Published Wednesday 3rd of April 2013 11:51:37 AM

A fantastical original storyline and script, ornate costumes, colourful lighting and a cast of eager young actresses made Cobham Hall's 50th Anniversary school play a sold-out success.
Along with the three evening performances attended by 120 people each night in our historic Gilt Hall, the cast also put on a matinee performance for 120 local primary school children from three local schools.
Wrote one of the governors and Cobham Hall parent, Mr Frost, after attending the play, 'Many congratulations for yet another incredible school play. It was very clear to see how much effort the girls and staff put into it and you were all duly rewarded with excellence.'
'I would go so far to say that of the half a dozen or so plays I have seen at the school that was my favourite.'
'It must be a risk putting on a play that no-one knows, however it was so well written and acted that the story was so easy to follow.'
'It certainly was an apt contribution to the year of anniversary celebrations at the school as it delved into the history so well.'
The play, called 'The Disappearing Door', was especially commissioned by Cobham to mark its 50th anniversary. The story revolved around Judith, a daydreaming present day Cobham Hall girl who gets thrust into an alternative universe after finding a mysterious picture of a door. Once there, she encounters a variety of colourful characters several of whom are based on real people throughout the history of Cobham Hall which was formerly the Darnley family home and rescues several other Cobham Hall students who have become trapped through the ages.
The playwright, A.C. Smith attended the play on Thursday night and was presented with flowers by the girls.

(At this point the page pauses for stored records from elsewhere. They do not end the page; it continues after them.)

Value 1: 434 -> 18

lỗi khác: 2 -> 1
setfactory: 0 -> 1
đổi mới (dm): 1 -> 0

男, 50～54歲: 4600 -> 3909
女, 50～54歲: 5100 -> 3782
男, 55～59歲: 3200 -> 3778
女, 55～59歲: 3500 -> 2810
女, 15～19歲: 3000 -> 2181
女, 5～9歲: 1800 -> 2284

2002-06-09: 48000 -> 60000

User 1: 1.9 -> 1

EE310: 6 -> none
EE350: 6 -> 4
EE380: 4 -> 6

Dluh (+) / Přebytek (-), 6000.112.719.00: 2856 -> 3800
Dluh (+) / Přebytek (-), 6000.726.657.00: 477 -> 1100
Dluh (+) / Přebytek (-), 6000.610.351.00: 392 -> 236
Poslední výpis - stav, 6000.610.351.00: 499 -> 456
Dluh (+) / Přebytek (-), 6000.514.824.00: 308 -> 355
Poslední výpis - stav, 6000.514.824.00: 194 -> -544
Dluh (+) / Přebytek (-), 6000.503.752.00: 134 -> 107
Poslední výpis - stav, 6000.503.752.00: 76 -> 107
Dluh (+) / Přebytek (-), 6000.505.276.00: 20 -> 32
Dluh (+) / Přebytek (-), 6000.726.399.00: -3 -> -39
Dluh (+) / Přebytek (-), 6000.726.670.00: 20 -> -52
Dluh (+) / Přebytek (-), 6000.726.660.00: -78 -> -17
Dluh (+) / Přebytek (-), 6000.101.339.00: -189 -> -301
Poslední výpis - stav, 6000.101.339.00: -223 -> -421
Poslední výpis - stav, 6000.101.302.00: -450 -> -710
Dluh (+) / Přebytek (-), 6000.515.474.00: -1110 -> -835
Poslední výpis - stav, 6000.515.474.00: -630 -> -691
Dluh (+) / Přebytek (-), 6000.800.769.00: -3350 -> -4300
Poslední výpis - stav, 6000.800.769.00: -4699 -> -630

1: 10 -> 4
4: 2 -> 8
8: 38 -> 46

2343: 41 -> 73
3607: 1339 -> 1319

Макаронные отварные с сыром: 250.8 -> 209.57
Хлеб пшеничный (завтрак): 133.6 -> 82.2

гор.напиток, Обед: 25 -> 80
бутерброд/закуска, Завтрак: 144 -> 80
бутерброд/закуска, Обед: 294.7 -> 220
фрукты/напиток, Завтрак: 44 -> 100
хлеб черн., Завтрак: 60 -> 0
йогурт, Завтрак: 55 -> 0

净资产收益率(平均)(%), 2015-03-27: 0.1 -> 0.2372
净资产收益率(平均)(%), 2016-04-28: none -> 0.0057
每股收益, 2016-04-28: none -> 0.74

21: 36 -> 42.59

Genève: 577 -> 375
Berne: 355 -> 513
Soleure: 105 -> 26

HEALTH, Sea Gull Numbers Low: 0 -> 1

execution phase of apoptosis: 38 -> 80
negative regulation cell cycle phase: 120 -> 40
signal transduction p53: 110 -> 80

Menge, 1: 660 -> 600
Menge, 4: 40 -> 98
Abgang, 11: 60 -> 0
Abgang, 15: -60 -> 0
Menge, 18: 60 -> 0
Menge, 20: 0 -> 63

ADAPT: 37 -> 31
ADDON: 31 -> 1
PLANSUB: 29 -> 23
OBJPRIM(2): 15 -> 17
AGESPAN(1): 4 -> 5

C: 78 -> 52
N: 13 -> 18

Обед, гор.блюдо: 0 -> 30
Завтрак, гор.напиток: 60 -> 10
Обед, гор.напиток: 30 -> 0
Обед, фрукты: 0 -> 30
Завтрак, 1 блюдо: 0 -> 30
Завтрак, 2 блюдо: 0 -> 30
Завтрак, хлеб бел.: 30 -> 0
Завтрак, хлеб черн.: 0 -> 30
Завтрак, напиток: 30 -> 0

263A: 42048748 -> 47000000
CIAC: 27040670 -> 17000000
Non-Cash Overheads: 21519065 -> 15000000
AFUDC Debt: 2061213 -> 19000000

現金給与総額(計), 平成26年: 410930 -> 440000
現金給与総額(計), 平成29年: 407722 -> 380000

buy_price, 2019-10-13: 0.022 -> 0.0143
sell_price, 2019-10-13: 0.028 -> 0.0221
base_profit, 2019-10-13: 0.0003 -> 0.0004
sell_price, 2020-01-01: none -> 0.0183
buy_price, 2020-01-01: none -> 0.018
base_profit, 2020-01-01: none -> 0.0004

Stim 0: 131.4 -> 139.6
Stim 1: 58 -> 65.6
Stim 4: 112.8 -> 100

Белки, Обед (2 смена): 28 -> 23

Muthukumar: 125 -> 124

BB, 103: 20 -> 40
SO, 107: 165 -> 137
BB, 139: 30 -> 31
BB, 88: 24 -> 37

Head of Drama and the play's director and producer, Ms Martin, said that Smith had 'written something that I think captures that feeling of sharing and generosity and warmth and spirit and pride in the school.'
True to our Round Square ethos, the production also managed to raise money for charity, with an auction of eight silhouette artworks adorning the set taking place on Friday night after the final performance. Together with money donated for food and drink, it is estimated that approximately £1000 was raised for an orphanage in Kingston, Jamaica.